◆ Materials provided
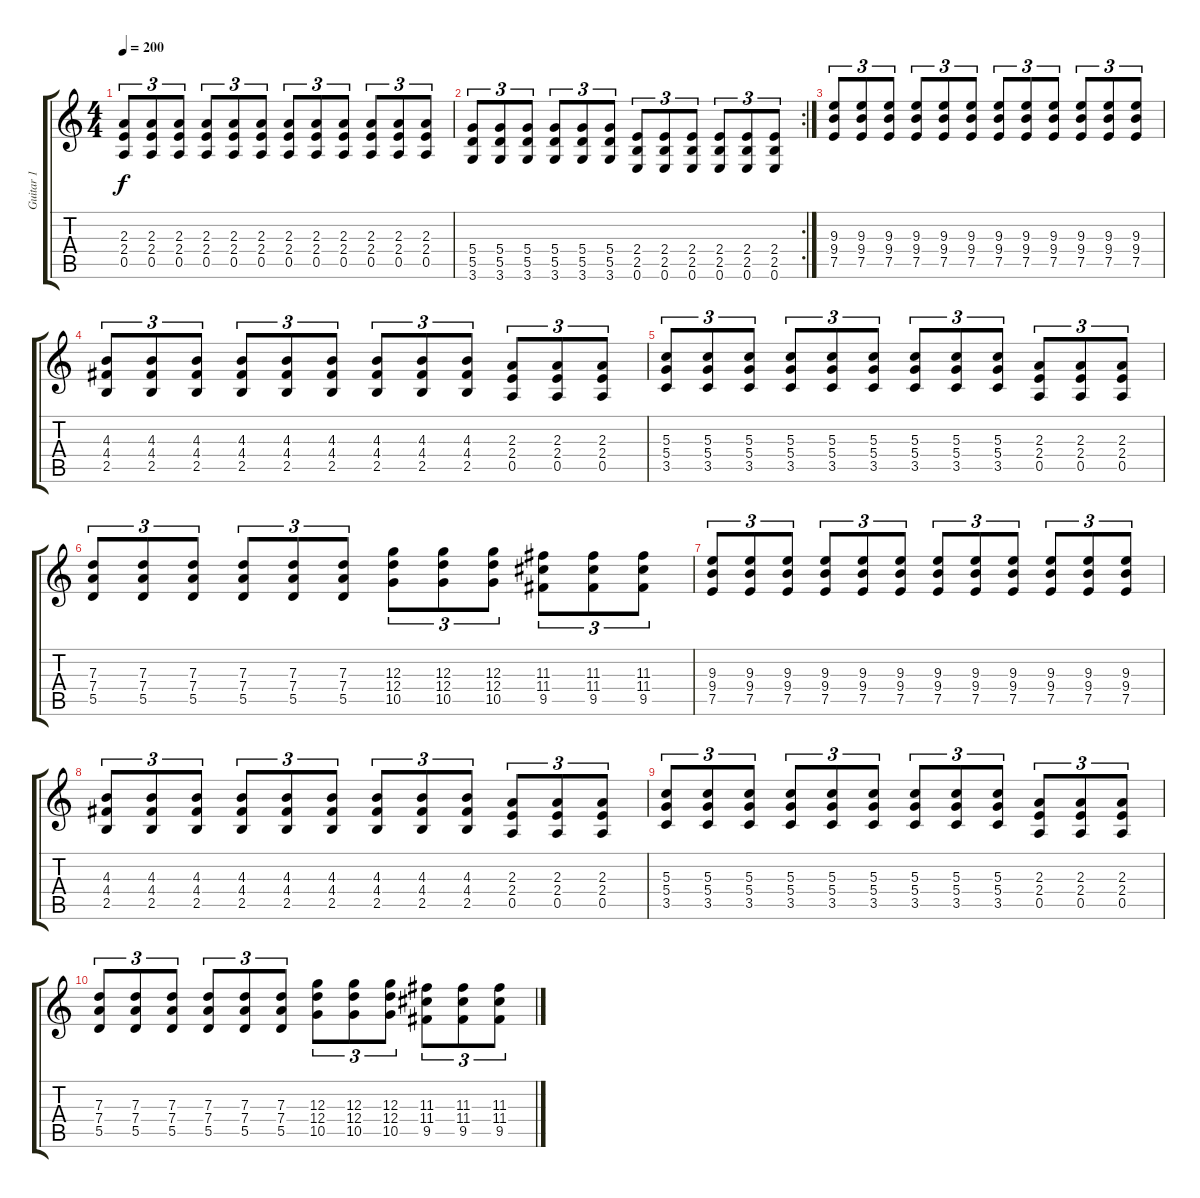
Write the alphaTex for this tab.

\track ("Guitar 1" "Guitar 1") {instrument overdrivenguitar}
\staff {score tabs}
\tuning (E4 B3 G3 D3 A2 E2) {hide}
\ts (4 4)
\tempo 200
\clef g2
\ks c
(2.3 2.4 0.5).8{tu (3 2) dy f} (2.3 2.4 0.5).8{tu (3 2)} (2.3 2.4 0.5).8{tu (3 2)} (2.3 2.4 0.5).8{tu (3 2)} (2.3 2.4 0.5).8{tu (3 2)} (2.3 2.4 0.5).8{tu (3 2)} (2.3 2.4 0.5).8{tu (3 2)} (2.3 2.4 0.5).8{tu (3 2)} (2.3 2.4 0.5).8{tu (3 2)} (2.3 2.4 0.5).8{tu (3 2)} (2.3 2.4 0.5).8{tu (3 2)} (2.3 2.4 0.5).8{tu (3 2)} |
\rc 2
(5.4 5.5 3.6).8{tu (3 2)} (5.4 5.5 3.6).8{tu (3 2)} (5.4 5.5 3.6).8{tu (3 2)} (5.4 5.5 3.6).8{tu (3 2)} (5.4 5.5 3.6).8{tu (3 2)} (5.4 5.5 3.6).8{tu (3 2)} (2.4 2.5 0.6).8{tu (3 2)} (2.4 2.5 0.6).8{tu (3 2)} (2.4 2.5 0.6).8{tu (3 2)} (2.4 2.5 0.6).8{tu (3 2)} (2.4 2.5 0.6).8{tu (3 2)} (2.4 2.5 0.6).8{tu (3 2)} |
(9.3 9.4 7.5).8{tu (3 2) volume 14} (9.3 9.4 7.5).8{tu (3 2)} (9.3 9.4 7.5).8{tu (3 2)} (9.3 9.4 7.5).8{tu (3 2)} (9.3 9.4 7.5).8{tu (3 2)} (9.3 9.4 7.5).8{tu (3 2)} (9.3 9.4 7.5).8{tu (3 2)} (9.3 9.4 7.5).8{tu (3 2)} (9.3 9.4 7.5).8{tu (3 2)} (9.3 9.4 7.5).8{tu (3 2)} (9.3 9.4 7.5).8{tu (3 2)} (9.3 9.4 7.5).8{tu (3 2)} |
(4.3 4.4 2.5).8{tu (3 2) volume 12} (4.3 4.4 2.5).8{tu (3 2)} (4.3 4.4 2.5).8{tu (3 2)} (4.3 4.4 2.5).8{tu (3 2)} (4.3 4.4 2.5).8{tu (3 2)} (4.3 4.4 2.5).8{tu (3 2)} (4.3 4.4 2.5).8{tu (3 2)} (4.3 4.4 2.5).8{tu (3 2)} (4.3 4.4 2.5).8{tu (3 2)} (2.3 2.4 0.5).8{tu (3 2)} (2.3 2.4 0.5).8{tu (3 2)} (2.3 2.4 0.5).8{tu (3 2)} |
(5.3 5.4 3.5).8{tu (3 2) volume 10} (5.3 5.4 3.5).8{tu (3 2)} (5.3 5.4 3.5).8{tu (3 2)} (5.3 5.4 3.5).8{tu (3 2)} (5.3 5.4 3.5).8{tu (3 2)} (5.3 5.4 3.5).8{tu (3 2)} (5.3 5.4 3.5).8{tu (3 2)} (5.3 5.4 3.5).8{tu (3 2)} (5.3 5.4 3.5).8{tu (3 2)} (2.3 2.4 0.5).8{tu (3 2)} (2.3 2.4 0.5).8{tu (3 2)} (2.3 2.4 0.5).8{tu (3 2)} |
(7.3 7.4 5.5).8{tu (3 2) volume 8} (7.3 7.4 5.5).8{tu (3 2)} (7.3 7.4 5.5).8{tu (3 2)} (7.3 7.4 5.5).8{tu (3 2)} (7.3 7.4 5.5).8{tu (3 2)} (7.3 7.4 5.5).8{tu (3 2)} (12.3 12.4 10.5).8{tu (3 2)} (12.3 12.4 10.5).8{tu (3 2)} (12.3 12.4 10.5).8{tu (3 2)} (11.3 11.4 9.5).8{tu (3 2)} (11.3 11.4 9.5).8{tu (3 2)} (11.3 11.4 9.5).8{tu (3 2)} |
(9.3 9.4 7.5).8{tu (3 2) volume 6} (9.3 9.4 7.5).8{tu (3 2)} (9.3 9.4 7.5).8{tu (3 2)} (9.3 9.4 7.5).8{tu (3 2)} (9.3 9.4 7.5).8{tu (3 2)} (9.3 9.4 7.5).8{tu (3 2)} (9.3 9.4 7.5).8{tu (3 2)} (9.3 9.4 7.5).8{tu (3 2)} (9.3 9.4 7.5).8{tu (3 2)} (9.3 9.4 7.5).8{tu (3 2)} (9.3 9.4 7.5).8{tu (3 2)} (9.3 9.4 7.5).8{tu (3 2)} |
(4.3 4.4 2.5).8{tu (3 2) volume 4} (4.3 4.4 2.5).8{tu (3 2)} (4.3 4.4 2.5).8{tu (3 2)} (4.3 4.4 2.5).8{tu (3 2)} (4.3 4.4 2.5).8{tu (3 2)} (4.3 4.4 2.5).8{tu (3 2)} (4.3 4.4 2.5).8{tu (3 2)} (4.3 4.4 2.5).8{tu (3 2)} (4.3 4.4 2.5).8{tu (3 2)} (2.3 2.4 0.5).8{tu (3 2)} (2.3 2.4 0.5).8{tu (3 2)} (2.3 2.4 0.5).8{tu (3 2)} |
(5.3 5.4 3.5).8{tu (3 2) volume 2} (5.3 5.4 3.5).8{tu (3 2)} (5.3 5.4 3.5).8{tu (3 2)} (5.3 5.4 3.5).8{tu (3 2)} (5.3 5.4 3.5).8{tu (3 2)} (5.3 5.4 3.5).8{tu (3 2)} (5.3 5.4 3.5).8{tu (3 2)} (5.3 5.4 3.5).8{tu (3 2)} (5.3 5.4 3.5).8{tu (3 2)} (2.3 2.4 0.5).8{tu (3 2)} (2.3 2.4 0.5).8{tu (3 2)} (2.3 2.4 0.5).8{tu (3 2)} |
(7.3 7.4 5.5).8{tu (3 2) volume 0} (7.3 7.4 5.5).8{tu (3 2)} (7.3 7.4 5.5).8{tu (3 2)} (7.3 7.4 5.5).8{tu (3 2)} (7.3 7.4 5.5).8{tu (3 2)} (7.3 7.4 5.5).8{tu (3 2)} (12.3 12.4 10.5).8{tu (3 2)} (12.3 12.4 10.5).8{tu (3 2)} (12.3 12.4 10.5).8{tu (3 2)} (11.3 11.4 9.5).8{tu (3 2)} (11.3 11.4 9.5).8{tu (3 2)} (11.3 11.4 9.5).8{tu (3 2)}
==
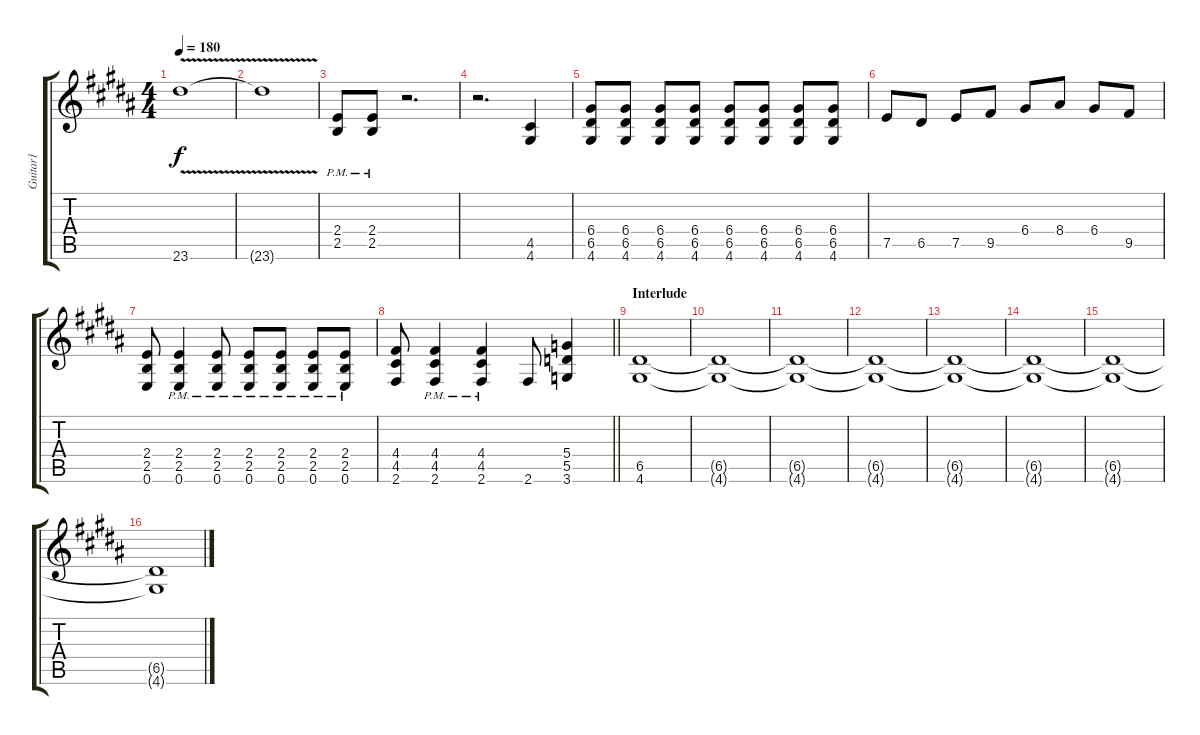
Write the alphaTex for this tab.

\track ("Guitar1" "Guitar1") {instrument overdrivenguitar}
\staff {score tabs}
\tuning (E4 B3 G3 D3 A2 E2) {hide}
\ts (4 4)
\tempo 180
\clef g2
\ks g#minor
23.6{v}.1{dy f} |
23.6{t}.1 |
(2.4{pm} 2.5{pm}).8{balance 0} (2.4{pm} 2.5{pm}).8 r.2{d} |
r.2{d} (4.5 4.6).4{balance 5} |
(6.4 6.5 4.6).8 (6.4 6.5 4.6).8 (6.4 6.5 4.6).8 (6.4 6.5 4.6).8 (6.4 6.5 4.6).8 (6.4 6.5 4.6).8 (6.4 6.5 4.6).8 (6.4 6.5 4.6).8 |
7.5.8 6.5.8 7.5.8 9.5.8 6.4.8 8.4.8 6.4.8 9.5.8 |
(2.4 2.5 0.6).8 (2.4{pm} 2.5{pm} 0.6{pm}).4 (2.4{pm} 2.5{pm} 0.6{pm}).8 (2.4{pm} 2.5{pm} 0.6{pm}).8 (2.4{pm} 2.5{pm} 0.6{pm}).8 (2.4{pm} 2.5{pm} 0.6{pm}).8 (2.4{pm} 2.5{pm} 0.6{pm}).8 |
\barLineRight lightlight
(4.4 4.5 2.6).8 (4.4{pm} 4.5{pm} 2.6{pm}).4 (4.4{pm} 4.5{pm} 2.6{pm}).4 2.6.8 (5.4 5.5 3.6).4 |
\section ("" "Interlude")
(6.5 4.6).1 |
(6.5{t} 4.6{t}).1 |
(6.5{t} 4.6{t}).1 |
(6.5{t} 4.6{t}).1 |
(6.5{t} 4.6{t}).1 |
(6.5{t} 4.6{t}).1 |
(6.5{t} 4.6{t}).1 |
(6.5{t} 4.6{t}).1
...
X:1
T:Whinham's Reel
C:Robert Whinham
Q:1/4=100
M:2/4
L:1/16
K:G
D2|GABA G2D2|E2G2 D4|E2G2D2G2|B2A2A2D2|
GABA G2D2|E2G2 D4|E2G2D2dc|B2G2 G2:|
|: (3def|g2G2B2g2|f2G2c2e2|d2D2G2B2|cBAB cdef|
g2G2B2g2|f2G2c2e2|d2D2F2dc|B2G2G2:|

◆ To do
How many lines in the entries above contain the string "track"? Case counts. Reply with the number only.

◆ Result below
2